| Exercise goal |
Go to the line containing "right hip: (275, 426, -2)" in the records below and print it and every following line exactly, on through the line containing "left knee: (407, 497, 3)", then stop.

[Saved data entries]
=====
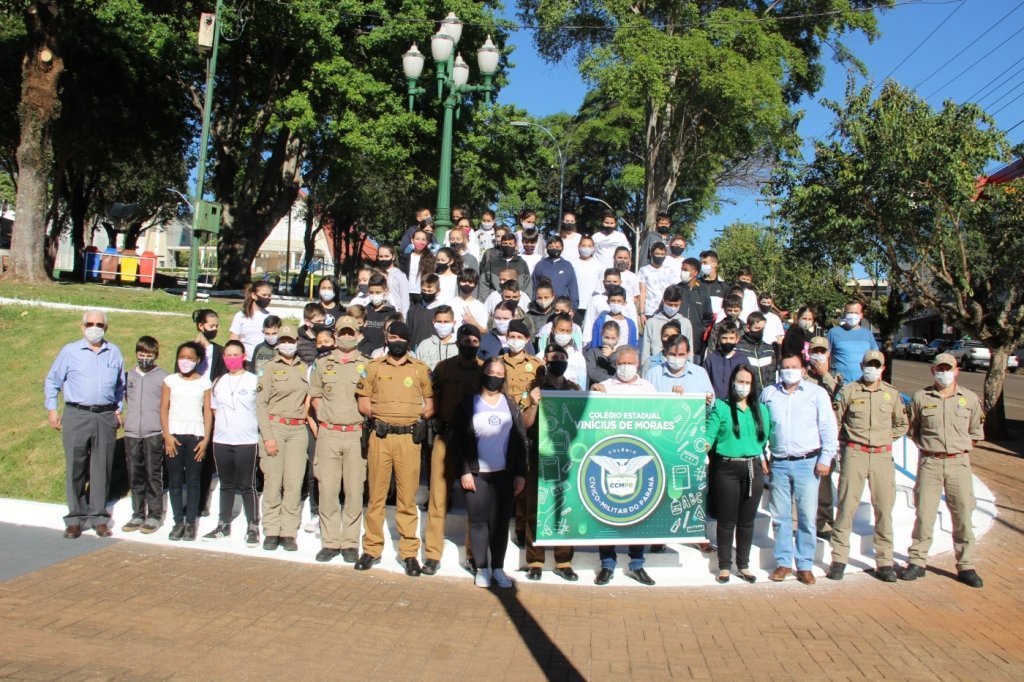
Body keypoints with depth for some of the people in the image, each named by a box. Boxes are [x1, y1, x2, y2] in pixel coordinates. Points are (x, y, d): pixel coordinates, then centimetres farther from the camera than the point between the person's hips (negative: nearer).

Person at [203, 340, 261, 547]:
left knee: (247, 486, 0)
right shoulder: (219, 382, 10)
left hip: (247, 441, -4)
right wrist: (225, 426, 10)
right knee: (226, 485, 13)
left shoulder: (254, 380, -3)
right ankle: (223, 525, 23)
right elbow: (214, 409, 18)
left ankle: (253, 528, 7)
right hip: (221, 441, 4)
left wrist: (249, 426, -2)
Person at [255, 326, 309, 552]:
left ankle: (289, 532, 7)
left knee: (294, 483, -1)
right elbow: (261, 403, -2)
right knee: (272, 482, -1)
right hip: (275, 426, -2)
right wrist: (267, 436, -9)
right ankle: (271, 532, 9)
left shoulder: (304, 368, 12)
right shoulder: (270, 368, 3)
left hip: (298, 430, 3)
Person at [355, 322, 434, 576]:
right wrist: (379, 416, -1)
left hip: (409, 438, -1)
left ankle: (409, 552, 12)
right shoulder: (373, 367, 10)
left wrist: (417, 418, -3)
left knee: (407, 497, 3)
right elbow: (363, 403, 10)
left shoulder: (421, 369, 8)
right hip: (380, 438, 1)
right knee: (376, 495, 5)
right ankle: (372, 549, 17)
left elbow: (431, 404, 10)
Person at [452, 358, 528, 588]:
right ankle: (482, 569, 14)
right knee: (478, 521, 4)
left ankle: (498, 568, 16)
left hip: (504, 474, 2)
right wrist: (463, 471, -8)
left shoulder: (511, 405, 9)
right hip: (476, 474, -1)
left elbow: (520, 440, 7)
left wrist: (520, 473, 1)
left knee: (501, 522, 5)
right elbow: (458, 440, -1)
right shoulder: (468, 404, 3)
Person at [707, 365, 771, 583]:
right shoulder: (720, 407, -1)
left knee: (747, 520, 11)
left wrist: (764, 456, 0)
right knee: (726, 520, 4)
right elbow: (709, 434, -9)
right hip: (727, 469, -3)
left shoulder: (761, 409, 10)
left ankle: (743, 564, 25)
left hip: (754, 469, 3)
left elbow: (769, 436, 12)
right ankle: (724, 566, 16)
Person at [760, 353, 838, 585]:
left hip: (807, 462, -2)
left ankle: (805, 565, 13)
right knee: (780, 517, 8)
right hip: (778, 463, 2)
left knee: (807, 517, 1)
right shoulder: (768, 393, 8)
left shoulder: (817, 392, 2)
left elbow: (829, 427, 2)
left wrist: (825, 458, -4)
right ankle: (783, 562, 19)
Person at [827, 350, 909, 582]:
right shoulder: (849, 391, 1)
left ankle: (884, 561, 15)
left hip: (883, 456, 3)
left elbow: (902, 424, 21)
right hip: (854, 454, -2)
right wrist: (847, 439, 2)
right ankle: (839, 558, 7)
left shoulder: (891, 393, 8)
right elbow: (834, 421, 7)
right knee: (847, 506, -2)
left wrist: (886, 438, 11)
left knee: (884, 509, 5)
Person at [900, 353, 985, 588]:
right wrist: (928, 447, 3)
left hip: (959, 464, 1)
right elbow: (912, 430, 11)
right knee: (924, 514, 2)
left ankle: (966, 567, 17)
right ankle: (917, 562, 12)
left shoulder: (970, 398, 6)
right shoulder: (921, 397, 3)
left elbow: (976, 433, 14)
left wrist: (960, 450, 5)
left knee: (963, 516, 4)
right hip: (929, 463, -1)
=====
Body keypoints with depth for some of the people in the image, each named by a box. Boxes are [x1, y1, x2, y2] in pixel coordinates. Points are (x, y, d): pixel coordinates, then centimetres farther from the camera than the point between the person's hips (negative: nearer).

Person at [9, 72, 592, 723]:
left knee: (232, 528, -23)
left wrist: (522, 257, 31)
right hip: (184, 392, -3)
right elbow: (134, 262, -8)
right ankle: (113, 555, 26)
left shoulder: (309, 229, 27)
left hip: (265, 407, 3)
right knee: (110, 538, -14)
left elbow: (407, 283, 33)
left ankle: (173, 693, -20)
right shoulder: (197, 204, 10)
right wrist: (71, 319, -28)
=====
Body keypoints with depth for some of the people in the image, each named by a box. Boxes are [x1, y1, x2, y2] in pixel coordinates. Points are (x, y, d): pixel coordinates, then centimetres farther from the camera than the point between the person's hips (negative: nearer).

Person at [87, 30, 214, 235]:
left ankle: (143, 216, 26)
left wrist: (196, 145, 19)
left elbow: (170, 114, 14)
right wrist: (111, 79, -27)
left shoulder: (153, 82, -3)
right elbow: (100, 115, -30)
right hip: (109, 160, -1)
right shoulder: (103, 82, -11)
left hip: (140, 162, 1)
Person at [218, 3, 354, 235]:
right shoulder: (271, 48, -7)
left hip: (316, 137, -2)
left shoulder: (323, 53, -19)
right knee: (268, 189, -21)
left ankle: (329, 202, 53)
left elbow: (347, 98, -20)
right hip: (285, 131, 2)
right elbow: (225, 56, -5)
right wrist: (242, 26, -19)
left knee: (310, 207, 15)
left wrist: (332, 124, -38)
=====
| Solution |
right hip: (275, 426, -2)
right wrist: (267, 436, -9)
right ankle: (271, 532, 9)
left shoulder: (304, 368, 12)
right shoulder: (270, 368, 3)
left hip: (298, 430, 3)
Person at [355, 322, 434, 576]:
right wrist: (379, 416, -1)
left hip: (409, 438, -1)
left ankle: (409, 552, 12)
right shoulder: (373, 367, 10)
left wrist: (417, 418, -3)
left knee: (407, 497, 3)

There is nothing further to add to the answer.